Your company will likely want you to achieve financial certification in the form of the Investment Management Certificate (IMC) if you are working for an investment management company or the Chartered Financial Analyst programme (CFA) if you are working for an investment bank.
The latter takes four years but is considered to be comparable to a master’s degree.
How to Know if the Role of Investment Analyst Is Right for You
Before you look to gain entry into this challenging profession, it’s well worth taking stock of a few things to ensure it’s the right path for you.
Ask yourself the following questions, and be honest in your answers:
What Are My Career Aspirations?
Whether or not the role is right for you will largely depend on your long-term career goals.
One of the benefits of being an investment analyst is the range of opportunities it gives you in the long run, and it certainly lends itself well to future progression.
However, if your ultimate goal is a role in finance outside the investment sector, there may be better suited entry paths that exist in a less pressurised environment.
How Much Commitment Am I Willing to Make?
Long hours and personal sacrifices are part and parcel of this role, and if you’re not prepared to take them on board, it’s not right for you.
The good news is that if you can handle the commitment, it’s likely to be short term – two or three years of grunt work is usually enough to see you progress to a role that, whilst still taxing, is less so than that of an analyst.
Does My Personality Suit?
Investment analysts need to be made of strong stuff.

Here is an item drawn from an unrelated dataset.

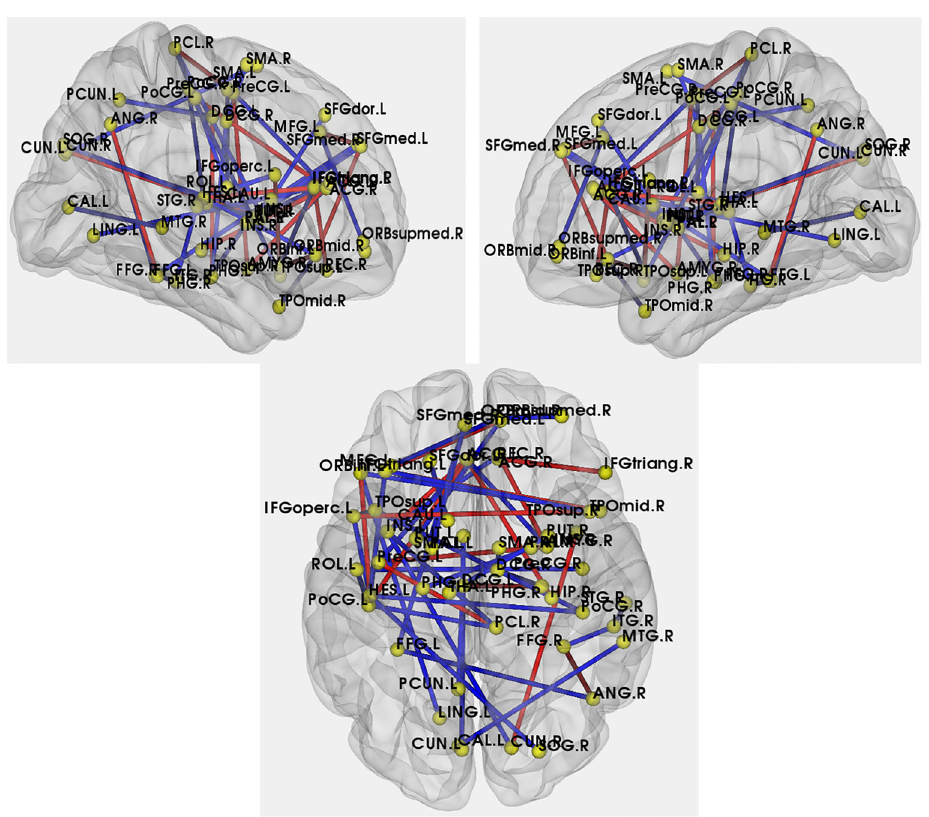
Fig 8. Abnormal interregional correlations in APOE ε 4 carriers compared with APOE ε 4 noncarriers. The yellow dots indicate the AAL brain regions which showed the significantly abnormal correlations. The red and blue lines indicate the significantly increased and decreased interregional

You’ll work well under pressure, be resilient, determined and a good team player.
A lot of the work at this level can seem quite menial, so you’ll also be comfortable with repetitive tasks.
The role of analyst is not to be taken on half-heartedly. Breaking into the industry is difficult and requires considerable dedication. Once working as an analyst, you will find yourself with very little free time.
The role of the analyst is to support senior staff with anything they need, and some graduates are often disappointed when they start out and realise how mundane some of their day-to-day responsibilities are.
However, if you’re focused on a long-term career in investments and can look past the initial hardships, a role as an investment analyst can lead to a highly lucrative and exciting future.